To my ear, this is someone making an inventory of what is left that matters; the succour of a muse, a creature made from spare parts, the refusal to throw your shoes into to the crowd in an act of glib showmanship, rather it piles up all these whispered endearments, pleas, citations, asides, villainous threats and one particularly audacious passage in which Generals Grant, Zukhov and Patton are all cited as having cleared a path for "Presley to sing".
I cannot think of another songwriter who would have proposed such a verse and it is such that makes this a record for the hours and the ages. We all of us live in The Time Of Homer… Simpson, that is. Dylan's words and music dwell at the fork in the road where the Other Homer and the roadmaster, Bill Monroe, trade secrets.
Alan Pasqua (pianist on Murder Most Foul)
He handed me a stack of lyrics, I’m reading through it and he’s talking about Bird [Charlie Parker] and Bud Powell, in addition to everything about JFK. I’m looking at him like, ‘What?’ Then we started playing it and it’s all free time. At a moment like that, I had to be just be focused on his vocal, what he wrote. I don’t want to play the wrong chord. It’s an intuitive process at that point.
I went out to the studio and just hung out for awhile. Benmont [Tench] was there, who I was so happy to see. I think he’s the greatest. Bob was in the recording studio and we were out, just kind of hanging. We weren’t in there yet. We waited for quite a while. Then it was like, “OK, fellows. Let’s do it.” Bob played what he had recorded already and wanted us to play on top of it. We went in the room and did our parts live.

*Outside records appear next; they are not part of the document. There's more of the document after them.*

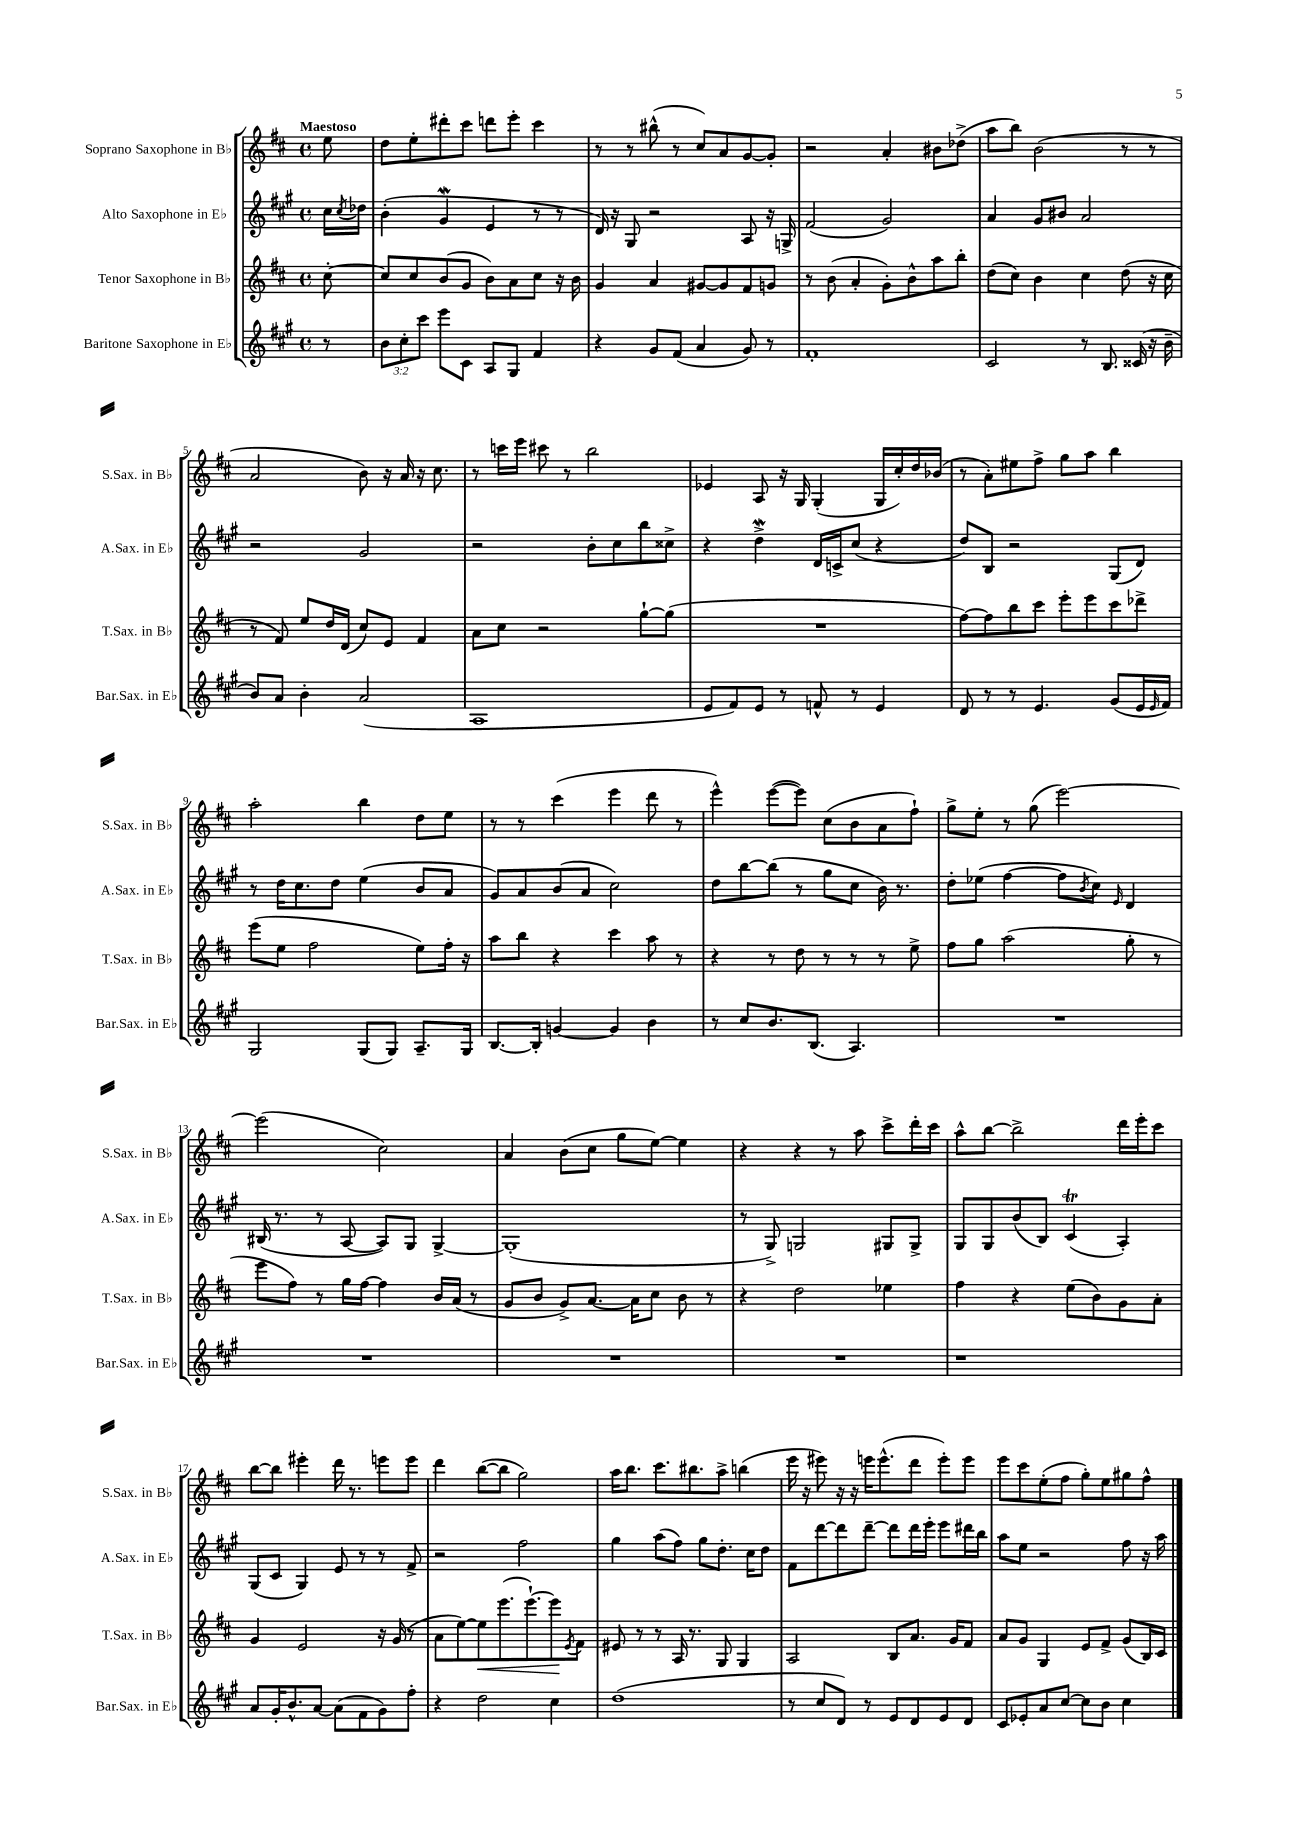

**kern	**kern	**kern	**kern
*staff4	*staff3	*staff2	*staff1
*clefG2	*clefG2	*clefG2	*clefG2
*k[f#c#g#]	*k[f#c#]	*k[f#c#g#]	*k[f#c#]
*M4/4	*M4/4	*M4/4	*M4/4
*met(c)	*met(c)	*met(c)	*met(c)
8r	[8cc#'\	16cc#\LL	8ee\
.	.	8qcc#/	.
.	.	16dd-\JJ	.
=	=	=	=
12b\L	8cc#/]L	(4b'\	8dd\L
12cc#'\	.	.	.
.	8cc#/	.	8ee'\
12ccc#\J	.	.	.
8eee\L	(8b/	4g#/	8ddd#'\
8c#\J	8g/J	.	8ccc#\J
8A/L	8b\L)	4e/	8ddd\L
8G#/J	8a\	.	8eee'\J
4f#/	8cc#\J	8r	4ccc#\
.	16r	8r	.
.	16b\	.	.
=	=	=	=
4r	4g/	16d/)	8r
.	.	16r	.
.	.	8G#/	8r
8g#/L	4a/	2r	(8bb#^^\
(8f#/J	.	.	8r
4a/	[8g#/L	.	8cc#/L)
.	8g#/]	.	8a/
8g#/)	8f#/	8A/	[8g/
8r	8g/J	16r	8g'/]J
.	.	16G^/	.
=	=	=	=
1f#'	8r	(2f#/	2r
.	(8b\	.	.
.	4a'/	.	.
.	8g'\L)	2g#/)	4a'/
.	8b^^\	.	.
.	8aa\	.	8b#\L
.	8bb'\J	.	(8dd-^\J
=	=	=	=
2c#/	(8dd\L	4a/	8aa\L
.	8cc#\J)	.	8bb\J)
.	4b\	8g#/L	(2b\
.	.	8b#/J	.
8r	4cc#\	2a/	.
8.B/	.	.	.
.	(8dd\	.	8r
(16c##/	.	.	.
16r	16r	.	8r
16b~\	16cc#\	.	.
=	=	=	=
8b/L)	8r	2r	2a/
8a/J	8f#/)	.	.
4b'\	8ee/L	.	.
.	16dd/L	.	.
.	(16d/JJ	.	.
(2a/	8cc#/L)	2g#/	8b\)
.	8e/J	.	16r
.	.	.	16a/
.	4f#/	.	16r
.	.	.	8.cc#\
=	=	=	=
1A	8a\L	2r	8r
.	8cc#\J	.	16ccc\LL
.	.	.	16eee\JJ
.	2r	.	8ccc#\
.	.	.	8r
.	.	8b'\L	2bb\
.	.	8cc#\	.
.	[8gg`\L	8bb\	.
.	(8gg\]J	8cc##^\J	.
=	=	=	=
8e/L	1r	4r	4e-/
8f#/)	.	.	.
8e/J	.	4dd^\	8A/
8r	.	.	16r
.	.	.	16G/
8f^^/	.	16d/LL	(4G'/
.	.	16c^/J	.
8r	.	(8cc#/J	.
4e/	.	4r	16G/LL
.	.	.	16cc#'/)
.	.	.	16dd/
.	.	.	(16b-/JJ
=	=	=	=
8d/	[8ff#\L)	8dd/L)	8r
8r	8ff#\]	8B/J	8a'\L)
8r	8bb\	2r	8ee#\
4.e/	8ccc#\J	.	8ff#^\J
.	8eee'\L	.	8gg\L
.	8eee\	.	8aa\J
(8g#/L	8ccc#\	(8G#/L	4bb\
16e/L	8ddd-^\J	8d/J)	.
16qqe/	.	.	.
16f#/JJ)	.	.	.
=	=	=	=
2G#/	(8eee\L	8r	2aa'\
.	8ee\J	16dd\LK	.
.	.	8.cc#\	.
.	2ff#\	.	.
.	.	8dd\J	.
(8G#/L	.	(4ee\	4bb\
8G#/J)	.	.	.
8.A~/L	8ee\L)	8b/L	8dd\L
.	16ff#'\Jk	8a/J	8ee\J
16G#/Jk	16r	.	.
=	=	=	=
[8.B/L	8aa\L	8g#/L)	8r
.	8bb\J	8a/	8r
16B'/]Jk	.	.	.
[4g/	4r	(8b/	(4ccc#\
.	.	8a/J	.
4g/]	4ccc#\	2cc#\)	4eee\
4b\	8aa\	.	8ddd\
.	8r	.	8r
=	=	=	=
8r	4r	8dd\L	4eee^^\)
8cc#/L	.	[8bb\	.
8.b/	8r	(8bb\]J	([8eee\L
.	8dd\	8r	8eee\]J)
(8.B/J	.	.	.
.	8r	8gg#\L	(8cc#\L
4.A/)	8r	8cc#\J	8b\
.	8r	16b\)	8a\
.	.	8.r	.
.	8ee^\	.	8ff#`\J)
=	=	=	=
1r	8ff#\L	8dd'\L	8gg^\L
.	8gg\J	(8ee-\J	8ee'\J
.	(2aa\	[4ff#\	8r
.	.	.	(8gg\
.	.	8ff#\]L	[2eee\)
.	.	8qb/	.
.	.	8cc#\J)	.
.	.	16qqe/	.
.	8gg'\	4d/	.
.	8r	.	.
=	=	=	=
1r	8eee\L	(16B#/	(2eee\]
.	.	8.r	.
.	8ff#\J)	.	.
.	8r	8r	.
.	16gg\LL	[8A/	.
.	[16ff#\JJ	.	.
.	4ff#\]	8A/]L)	2cc#\)
.	.	8G#/J	.
.	16b/LL	[4G#^/	.
.	(16a/JJ	.	.
.	8r	.	.
=	=	=	=
1r	8g/L	(1G#']	4a/
.	8b/J	.	.
.	8g^/L)	.	(8b\L
.	[8.a/J	.	8cc#\J
.	.	.	8gg\L
.	16a\]LK	.	.
.	8cc#\J	.	[8ee\J)
.	8b\	.	4ee\]
.	8r	.	.
=	=	=	=
1r	4r	8r	4r
.	.	8G#^/)	.
.	2dd\	2G/	4r
.	.	.	8r
.	.	.	8aa\
.	4ee-\	8G#/L	8ccc#^\L
.	.	8G#^/J	16ddd'\L
.	.	.	16ccc#\JJ
=	=	=	=
1r	4ff#\	8G#/L	8aa^^\L
.	.	8G#/	[8bb\J
.	4r	(8b/	2bb^\]
.	.	8B/J)	.
.	(8ee\L	(4c#/	.
.	8b\)	.	.
.	8g\	4A'/)	16ddd\LL
.	.	.	16eee'\J
.	8a'\J	.	8ccc#\J
=	=	=	=
8a/L	4g/	(8G#/L	[8bb\L
16g#'/K	.	8c#/J	8bb\]J
8.b^^/	.	.	.
.	2e/	4G#/)	4eee#'\
[8a/J	.	.	.
(8a\]L	.	8e/	16ddd\
.	.	.	8.r
8f#\	.	8r	.
8g#\)	16r	8r	8eee\L
.	(16g/	.	.
8ff#'\J	8r	8f#^/	8eee\J
=	=	=	=
4r	8a\L	2r	4ddd\
.	[8ee\)	.	.
2dd\	8ee\]	.	([8bb\L
.	(8.eee\	.	8bb\]J
.	.	2ff#\	2gg\)
.	[8.eee`\)	.	.
4cc#\	8eee\]	.	.
.	8qe/	.	.
.	8f#\J	.	.
=	=	=	=
(1dd	8e#/	4gg#\	16aa\LK
.	.	.	8.bb\J
.	8r	.	.
.	8r	(8aa\L	8.ccc#\L
.	16A/	8ff#\J)	.
.	8.r	.	8.bb#\
.	.	8gg#\L	.
.	8G/	8.dd'\J	8aa^\J
.	4G/	.	(4bb\
.	.	16cc#\LK	.
.	.	8dd\J	.
=	=	=	=
8r	2A/	8f#\L	16eee\
.	.	.	16r
8cc#/L	.	[8ddd\	8eee#\)
8d/J)	.	8ddd\]	16r
.	.	.	16r
8r	.	[8ddd~\J	16eee\LK
.	.	.	(8.eee^^\
8e/L	8B/L	8ddd\]L	.
8d/	8.a/J	16ddd\L	8ddd\J
.	.	16eee'\JJ	.
8e/	.	8eee\L	8eee'\L)
.	16g/LK	.	.
8d/J	8f#/J	16ddd#\L	8eee\J
.	.	16bb\JJ	.
=	=	=	=
8c#/L	8a/L	8aa\L	8eee\L
8e-'/	8g/J	8ee\J	8ccc#\
8a/	4G/	2r	(8ee'\
[8cc#/J	.	.	8ff#\J
8cc#\]L	8e/L	.	8gg'\L)
8b\J	8f#^/J	.	8ee\
4cc#\	(8g/L	8ff#\	8gg#\
.	16B/L)	16r	8ff#^^\J
.	16c#/JJ	16aa\	.
==	==	==	==
*-	*-	*-	*-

Benmont was playing organ. I’m playing piano. Bob is playing guitar. The producer’s name was Blake Mills. Fiona Apple was already on it. She’d already recorded her part…The whole thing is in free time. There’s no tempo or anything. I turned to him and said, “Bob, this like A Love Supreme.” He just kind of looked at me. He didn’t say anything. It was so, so special. If he had [saxophonists] Archie Shepp or Pharoah Sanders come in to play on top of it, it would have totally fit. Even though it wasn’t jazz, all these lines are being blurred big time.
I was 11 when JFK was assassinated. It was a big deal. That whole period of time with Martin Luther King and Bobby [Kennedy]…that was a big weight. A heavy, heavy thing.
Bob was playing guitar and singing live. I love him. I just think he’s very special. Over the years, I wish I could play with him more. It would be so interesting now. I could probably bring something to the music now I couldn’t bring back then.